Saved entries:

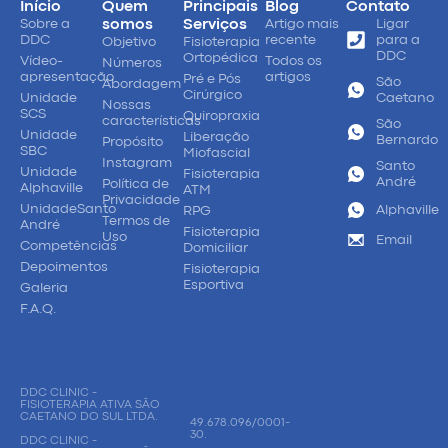
Início
Quem
Principais
Blog
Contato
Sobre a
somos
Serviços
Artigo mais
Ligar
DDC
recente
para a
Objetivo
Fisioterapia
DDC
Ortopédica
Vídeo-
Todos os
Números
apresentação
artigos
Pré e Pós
São
Abordagem
Cirúrgico
Unidade
Caetano
Nossas
SCS
Quiropraxia
características
São
Unidade
Liberação
Bernardo
Propósito
SBC
Miofascial
Instagram
Santo
Unidade
Fisioterapia
André
Política de
Alphaville
ATM
Privacidade
UnidadeSanto
Alphaville
RPG
Termos de
André
Fisioterapia
Uso
Email
Competências
Domiciliar
Depoimentos
Fisioterapia
Esportiva
Galeria
F.A.Q.
DDC CLINIC -
FISIOTERAPIA ATIVA SÃO
CAETANO DO SUL LTDA.
49.678.096/0001-
30.
DDC CLINIC -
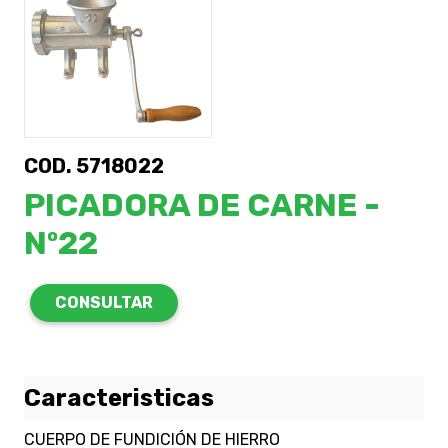
COD. 5718022
PICADORA DE CARNE -
Nº22
CONSULTAR
Caracteristicas
CUERPO DE FUNDICIÓN DE HIERRO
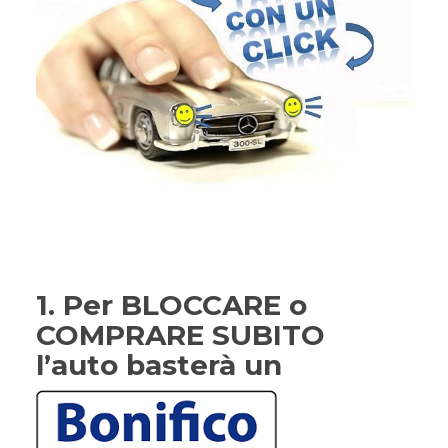
1. Per BLOCCARE o
COMPRARE SUBITO
l’auto basterà un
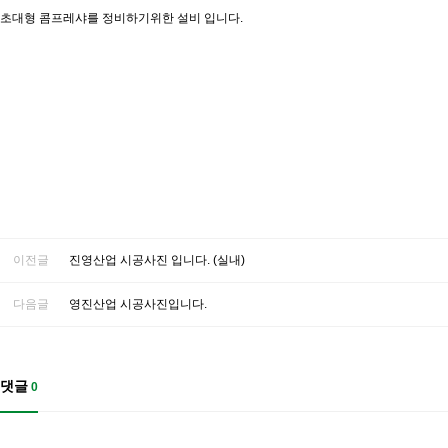
초대형 콤프레샤를 정비하기위한 설비 입니다.
이전글
진영산업 시공사진 입니다. (실내)
다음글
영진산업 시공사진입니다.
댓글
0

▶ **WRITTEN TASK**
Would you retype each line above exactly and skip every image?

▶ **RESULT OF THE TASK**
Início
Quem
Principais
Blog
Contato
Sobre a
somos
Serviços
Artigo mais
Ligar
DDC
recente
para a
Objetivo
Fisioterapia
DDC
Ortopédica
Vídeo-
Todos os
Números
apresentação
artigos
Pré e Pós
São
Abordagem
Cirúrgico
Unidade
Caetano
Nossas
SCS
Quiropraxia
características
São
Unidade
Liberação
Bernardo
Propósito
SBC
Miofascial
Instagram
Santo
Unidade
Fisioterapia
André
Política de
Alphaville
ATM
Privacidade
UnidadeSanto
Alphaville
RPG
Termos de
André
Fisioterapia
Uso
Email
Competências
Domiciliar
Depoimentos
Fisioterapia
Esportiva
Galeria
F.A.Q.
DDC CLINIC -
FISIOTERAPIA ATIVA SÃO
CAETANO DO SUL LTDA.
49.678.096/0001-
30.
DDC CLINIC -
COD. 5718022
PICADORA DE CARNE -
Nº22
CONSULTAR
Caracteristicas
CUERPO DE FUNDICIÓN DE HIERRO
1. Per BLOCCARE o
COMPRARE SUBITO
l’auto basterà un
초대형 콤프레샤를 정비하기위한 설비 입니다.
이전글
진영산업 시공사진 입니다. (실내)
다음글
영진산업 시공사진입니다.
댓글
0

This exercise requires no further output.